* REQUIREMENT
Filter the records below and copy every line containing the word "Klimahouse".
Content starts
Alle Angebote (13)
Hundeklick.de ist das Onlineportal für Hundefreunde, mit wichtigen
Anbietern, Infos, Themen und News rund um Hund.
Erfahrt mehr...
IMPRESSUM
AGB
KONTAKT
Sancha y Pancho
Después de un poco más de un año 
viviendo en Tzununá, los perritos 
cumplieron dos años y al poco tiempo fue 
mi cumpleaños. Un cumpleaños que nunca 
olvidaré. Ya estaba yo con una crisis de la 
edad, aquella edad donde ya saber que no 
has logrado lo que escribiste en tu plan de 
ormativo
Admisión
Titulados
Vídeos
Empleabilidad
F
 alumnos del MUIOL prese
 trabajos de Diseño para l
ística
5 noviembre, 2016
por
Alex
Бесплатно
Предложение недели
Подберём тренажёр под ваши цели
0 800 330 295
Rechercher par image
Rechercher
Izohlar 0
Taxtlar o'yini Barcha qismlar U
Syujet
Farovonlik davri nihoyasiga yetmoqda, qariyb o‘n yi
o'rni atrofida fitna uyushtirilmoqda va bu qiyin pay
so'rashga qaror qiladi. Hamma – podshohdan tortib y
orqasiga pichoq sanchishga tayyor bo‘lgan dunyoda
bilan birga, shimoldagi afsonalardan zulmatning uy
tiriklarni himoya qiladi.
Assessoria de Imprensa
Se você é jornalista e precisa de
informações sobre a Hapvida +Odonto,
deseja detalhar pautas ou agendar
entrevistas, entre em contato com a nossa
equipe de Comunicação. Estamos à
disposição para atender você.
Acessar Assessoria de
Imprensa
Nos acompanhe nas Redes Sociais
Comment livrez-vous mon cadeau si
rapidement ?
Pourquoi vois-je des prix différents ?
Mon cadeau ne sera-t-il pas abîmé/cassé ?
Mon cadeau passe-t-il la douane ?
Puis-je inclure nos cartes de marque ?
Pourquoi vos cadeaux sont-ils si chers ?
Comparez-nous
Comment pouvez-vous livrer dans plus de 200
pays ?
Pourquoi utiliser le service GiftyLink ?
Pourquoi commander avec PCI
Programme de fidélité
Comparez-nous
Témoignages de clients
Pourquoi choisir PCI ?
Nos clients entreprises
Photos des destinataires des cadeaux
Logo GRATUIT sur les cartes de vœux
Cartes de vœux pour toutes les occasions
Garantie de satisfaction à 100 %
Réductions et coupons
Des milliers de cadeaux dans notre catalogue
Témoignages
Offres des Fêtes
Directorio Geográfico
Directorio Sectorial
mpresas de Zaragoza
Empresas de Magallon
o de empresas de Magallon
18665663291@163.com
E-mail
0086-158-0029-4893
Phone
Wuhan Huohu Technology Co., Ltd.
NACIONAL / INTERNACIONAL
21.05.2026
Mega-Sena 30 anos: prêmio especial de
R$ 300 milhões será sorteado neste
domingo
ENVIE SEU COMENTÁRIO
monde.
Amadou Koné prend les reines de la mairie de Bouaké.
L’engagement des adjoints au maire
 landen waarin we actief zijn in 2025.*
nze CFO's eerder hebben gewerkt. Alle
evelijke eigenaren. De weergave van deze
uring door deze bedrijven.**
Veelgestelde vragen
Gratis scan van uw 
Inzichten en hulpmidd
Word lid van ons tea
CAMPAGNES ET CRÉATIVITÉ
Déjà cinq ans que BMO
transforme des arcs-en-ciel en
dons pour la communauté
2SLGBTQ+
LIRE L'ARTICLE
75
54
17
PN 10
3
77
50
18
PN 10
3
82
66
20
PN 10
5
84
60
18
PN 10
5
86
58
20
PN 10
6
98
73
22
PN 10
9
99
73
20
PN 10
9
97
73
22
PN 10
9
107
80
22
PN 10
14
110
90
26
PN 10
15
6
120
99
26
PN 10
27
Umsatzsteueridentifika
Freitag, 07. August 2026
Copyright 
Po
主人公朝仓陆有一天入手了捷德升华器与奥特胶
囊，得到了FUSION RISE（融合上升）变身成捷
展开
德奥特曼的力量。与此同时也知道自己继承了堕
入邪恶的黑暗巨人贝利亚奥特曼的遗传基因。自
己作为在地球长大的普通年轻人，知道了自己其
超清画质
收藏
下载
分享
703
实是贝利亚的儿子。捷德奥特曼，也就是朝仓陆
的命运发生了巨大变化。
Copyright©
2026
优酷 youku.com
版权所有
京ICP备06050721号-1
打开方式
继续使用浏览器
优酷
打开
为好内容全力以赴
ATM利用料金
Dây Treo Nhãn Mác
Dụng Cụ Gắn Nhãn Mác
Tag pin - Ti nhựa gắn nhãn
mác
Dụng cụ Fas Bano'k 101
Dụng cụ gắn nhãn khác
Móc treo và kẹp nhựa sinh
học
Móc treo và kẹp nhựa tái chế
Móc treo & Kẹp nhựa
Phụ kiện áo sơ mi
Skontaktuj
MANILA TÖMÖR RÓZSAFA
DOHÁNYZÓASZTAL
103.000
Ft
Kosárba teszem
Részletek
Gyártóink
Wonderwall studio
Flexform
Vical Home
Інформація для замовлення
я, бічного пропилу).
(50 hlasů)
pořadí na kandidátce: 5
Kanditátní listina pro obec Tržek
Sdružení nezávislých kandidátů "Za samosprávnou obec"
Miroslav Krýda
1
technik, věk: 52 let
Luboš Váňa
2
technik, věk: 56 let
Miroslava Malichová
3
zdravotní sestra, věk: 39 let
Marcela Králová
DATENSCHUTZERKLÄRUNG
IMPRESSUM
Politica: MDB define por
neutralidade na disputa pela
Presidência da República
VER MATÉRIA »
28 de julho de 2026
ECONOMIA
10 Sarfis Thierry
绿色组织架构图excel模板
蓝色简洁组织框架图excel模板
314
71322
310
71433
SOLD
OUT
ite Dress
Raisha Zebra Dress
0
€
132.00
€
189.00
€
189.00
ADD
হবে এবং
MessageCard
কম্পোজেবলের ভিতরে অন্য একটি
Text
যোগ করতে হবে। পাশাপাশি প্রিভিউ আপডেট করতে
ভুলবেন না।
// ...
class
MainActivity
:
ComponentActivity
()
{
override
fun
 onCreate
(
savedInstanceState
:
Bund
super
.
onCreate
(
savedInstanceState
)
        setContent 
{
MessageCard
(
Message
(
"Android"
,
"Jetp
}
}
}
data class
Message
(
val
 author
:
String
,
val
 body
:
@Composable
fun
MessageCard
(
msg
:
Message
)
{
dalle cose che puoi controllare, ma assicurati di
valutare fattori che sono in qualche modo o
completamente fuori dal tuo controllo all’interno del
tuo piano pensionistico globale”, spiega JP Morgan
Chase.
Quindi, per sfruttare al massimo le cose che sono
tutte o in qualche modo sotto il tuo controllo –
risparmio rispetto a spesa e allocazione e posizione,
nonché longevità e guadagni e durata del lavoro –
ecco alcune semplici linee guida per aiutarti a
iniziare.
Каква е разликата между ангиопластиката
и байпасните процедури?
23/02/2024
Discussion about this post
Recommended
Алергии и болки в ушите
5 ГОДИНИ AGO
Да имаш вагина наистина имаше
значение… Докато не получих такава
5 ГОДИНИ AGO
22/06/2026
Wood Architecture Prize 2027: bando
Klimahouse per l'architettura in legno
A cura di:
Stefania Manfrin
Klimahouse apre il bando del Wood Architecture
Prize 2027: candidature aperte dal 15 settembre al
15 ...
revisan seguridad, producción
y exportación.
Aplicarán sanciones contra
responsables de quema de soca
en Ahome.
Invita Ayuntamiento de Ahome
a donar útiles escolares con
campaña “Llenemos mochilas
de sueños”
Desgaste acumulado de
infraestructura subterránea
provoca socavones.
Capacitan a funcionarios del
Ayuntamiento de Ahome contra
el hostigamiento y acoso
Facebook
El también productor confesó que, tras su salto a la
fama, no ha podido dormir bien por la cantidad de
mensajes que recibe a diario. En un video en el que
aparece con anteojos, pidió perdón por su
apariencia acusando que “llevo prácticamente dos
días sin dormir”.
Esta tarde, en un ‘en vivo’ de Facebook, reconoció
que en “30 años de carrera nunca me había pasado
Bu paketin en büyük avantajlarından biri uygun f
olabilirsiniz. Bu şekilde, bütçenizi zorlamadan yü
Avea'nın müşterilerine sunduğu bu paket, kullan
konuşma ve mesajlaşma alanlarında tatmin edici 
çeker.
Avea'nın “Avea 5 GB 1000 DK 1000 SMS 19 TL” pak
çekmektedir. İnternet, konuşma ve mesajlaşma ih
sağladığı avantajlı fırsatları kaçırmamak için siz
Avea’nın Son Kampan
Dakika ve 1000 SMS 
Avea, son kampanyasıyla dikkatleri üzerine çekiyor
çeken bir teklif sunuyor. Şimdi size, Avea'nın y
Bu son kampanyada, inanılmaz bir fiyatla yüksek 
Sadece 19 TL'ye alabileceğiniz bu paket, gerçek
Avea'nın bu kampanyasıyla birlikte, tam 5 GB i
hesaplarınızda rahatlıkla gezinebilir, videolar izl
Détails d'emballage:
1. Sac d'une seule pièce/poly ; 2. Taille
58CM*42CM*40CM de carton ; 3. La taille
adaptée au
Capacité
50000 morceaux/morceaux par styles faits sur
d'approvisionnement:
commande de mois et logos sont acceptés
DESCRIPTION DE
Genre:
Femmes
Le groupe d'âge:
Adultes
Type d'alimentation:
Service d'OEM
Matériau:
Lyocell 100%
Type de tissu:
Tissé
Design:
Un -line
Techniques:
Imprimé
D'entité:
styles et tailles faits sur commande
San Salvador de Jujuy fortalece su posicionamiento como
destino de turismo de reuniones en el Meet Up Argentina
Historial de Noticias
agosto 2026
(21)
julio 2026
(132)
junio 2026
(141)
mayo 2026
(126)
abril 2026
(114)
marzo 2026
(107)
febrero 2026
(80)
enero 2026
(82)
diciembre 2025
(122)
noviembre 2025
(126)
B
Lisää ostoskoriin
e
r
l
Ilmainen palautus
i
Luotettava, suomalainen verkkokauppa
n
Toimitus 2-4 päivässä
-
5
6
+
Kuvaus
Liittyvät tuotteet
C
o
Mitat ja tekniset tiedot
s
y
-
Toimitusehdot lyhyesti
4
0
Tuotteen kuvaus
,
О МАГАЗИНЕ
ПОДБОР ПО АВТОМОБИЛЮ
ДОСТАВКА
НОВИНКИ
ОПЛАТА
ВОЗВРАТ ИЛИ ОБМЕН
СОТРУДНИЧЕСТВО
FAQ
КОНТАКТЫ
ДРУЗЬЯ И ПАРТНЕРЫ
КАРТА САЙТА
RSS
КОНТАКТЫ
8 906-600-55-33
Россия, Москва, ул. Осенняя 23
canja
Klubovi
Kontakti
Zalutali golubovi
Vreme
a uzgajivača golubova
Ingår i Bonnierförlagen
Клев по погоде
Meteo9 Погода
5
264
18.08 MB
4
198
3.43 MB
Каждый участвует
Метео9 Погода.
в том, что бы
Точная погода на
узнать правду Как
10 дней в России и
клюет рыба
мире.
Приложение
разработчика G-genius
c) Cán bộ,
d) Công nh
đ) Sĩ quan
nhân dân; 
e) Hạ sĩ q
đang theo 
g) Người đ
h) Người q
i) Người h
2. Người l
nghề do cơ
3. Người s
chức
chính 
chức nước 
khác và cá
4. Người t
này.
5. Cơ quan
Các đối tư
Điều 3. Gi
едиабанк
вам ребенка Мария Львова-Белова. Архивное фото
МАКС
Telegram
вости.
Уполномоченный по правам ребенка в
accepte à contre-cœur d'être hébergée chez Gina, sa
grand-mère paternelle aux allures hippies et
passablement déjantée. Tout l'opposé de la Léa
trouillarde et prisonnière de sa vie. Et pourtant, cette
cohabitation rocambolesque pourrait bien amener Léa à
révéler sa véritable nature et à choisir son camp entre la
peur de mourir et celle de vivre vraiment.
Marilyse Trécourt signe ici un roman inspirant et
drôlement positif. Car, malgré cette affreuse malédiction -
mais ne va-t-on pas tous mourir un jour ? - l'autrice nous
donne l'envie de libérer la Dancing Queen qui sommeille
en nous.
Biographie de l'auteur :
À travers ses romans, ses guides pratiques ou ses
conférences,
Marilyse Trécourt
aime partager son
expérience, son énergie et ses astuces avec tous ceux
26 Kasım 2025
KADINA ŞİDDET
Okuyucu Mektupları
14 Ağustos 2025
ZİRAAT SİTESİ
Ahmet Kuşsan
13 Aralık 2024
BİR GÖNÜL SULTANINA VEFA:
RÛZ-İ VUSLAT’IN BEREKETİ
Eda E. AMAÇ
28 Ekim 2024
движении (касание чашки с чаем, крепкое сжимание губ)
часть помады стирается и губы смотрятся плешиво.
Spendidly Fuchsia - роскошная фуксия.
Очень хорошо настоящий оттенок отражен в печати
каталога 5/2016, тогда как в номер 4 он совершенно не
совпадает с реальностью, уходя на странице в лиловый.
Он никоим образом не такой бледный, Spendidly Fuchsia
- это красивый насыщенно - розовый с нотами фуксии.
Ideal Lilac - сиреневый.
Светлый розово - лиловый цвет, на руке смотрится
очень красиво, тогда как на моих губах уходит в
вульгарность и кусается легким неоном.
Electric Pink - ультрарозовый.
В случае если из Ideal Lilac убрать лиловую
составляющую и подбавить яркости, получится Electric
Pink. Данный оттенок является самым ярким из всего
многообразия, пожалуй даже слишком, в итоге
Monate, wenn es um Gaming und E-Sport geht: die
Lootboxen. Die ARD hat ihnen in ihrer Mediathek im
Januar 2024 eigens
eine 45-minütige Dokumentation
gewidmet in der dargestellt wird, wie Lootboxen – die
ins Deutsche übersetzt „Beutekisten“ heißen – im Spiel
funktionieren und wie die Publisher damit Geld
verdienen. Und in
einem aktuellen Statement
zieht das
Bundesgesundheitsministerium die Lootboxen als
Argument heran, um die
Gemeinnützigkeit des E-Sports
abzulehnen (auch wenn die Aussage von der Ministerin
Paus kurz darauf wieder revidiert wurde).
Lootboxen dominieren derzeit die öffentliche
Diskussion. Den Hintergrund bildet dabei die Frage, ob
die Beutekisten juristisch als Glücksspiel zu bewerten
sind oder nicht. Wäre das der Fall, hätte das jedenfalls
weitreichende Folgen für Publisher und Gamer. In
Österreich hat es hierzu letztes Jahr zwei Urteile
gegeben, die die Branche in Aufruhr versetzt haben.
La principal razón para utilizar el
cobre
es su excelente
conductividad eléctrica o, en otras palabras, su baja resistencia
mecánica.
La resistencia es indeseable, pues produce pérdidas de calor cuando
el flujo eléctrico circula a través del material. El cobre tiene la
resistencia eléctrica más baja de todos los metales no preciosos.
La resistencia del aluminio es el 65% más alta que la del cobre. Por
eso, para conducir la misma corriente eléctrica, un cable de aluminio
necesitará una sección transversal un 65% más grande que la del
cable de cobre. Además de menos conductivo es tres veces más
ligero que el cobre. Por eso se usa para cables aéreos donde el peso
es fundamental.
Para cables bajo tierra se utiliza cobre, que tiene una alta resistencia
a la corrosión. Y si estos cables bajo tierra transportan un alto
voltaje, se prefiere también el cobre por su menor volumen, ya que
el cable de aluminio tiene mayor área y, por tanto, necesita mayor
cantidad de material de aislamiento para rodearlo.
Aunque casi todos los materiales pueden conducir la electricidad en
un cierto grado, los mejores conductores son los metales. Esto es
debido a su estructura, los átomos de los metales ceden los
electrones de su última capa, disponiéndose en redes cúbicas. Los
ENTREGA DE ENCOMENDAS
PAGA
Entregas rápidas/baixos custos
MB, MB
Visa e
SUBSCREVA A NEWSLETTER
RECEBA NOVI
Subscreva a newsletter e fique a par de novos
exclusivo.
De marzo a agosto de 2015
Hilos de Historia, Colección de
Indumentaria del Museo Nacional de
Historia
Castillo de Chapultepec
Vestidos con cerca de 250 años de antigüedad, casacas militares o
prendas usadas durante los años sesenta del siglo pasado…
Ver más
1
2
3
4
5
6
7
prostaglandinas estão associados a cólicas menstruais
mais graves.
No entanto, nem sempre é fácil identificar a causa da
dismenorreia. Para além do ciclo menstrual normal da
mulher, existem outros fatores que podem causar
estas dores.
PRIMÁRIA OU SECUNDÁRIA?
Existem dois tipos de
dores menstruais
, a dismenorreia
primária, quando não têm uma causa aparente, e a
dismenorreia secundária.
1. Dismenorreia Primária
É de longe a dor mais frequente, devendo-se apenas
Content ends
* EXERCISE OUTPUT
Klimahouse per l'architettura in legno
Klimahouse apre il bando del Wood Architecture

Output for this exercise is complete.